* _Requirement_
For the data below, report how many lines include the word "assumption", and write nothing else.

* _Data provided_
☆ ☆ ☆ ☆
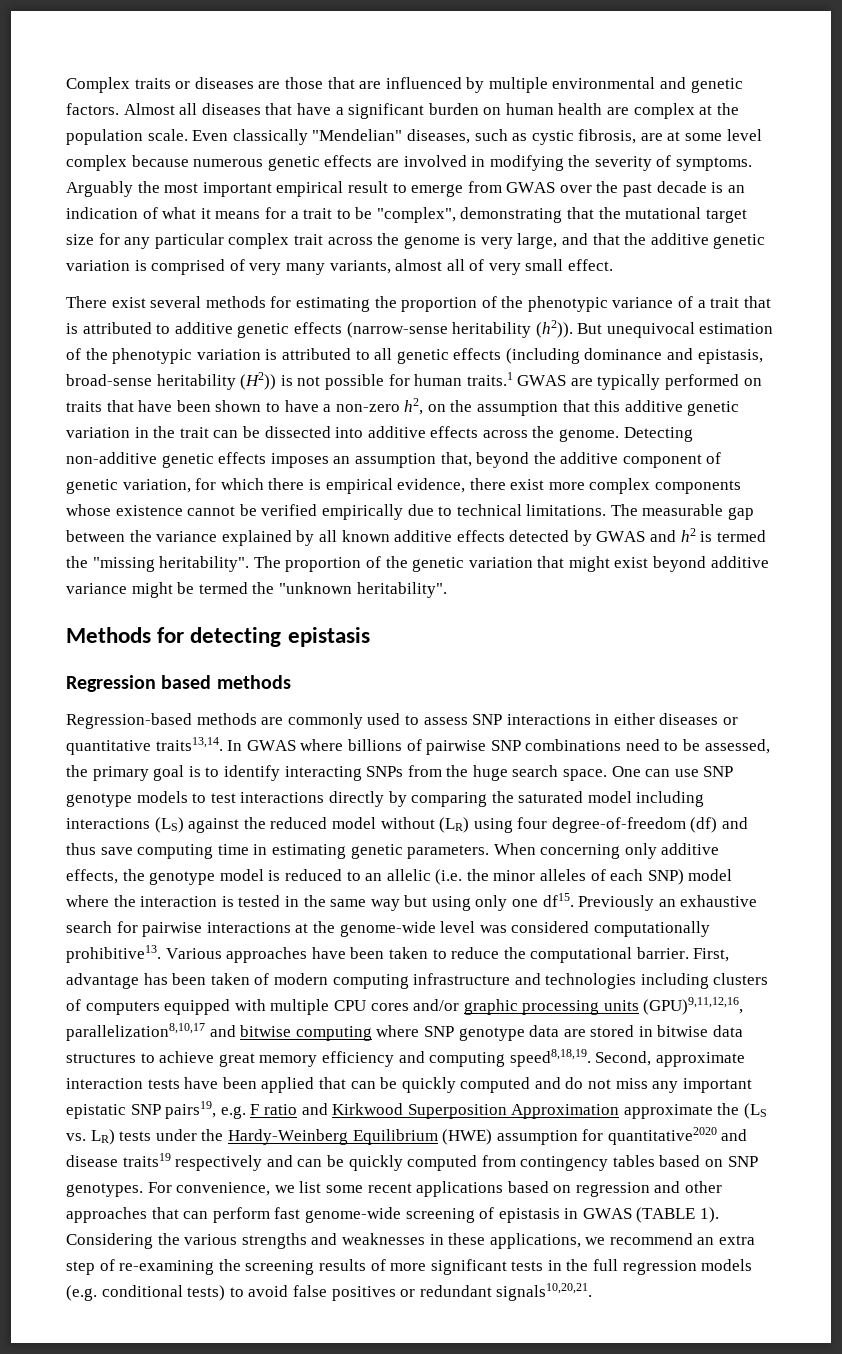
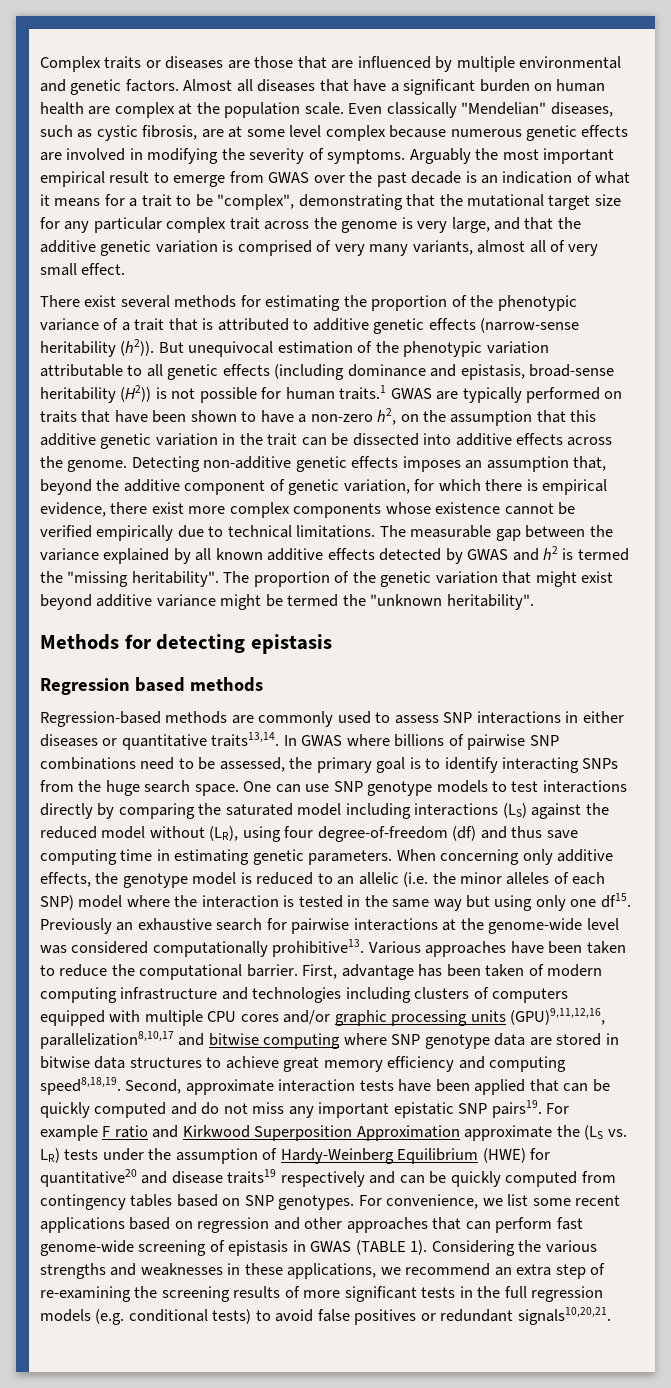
[265,348,351,360] is attributed -> [40,364,123,377] attributable
[439,817,470,833] (LR) -> [209,826,239,841] (LR),
[165,1101,246,1119] pairs19, e.g. -> [491,1100,570,1118] [40,1125,98,1141] pairs19. For example
(224, 1135) none -> [175,1148,278,1164] assumption of
[496,1127,717,1145] assumption for quantitative2020 -> [530,1148,551,1160] [40,1169,137,1187] for quantitative20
☆ ☆ ☆ ☆
* _Answer to this exercise_
2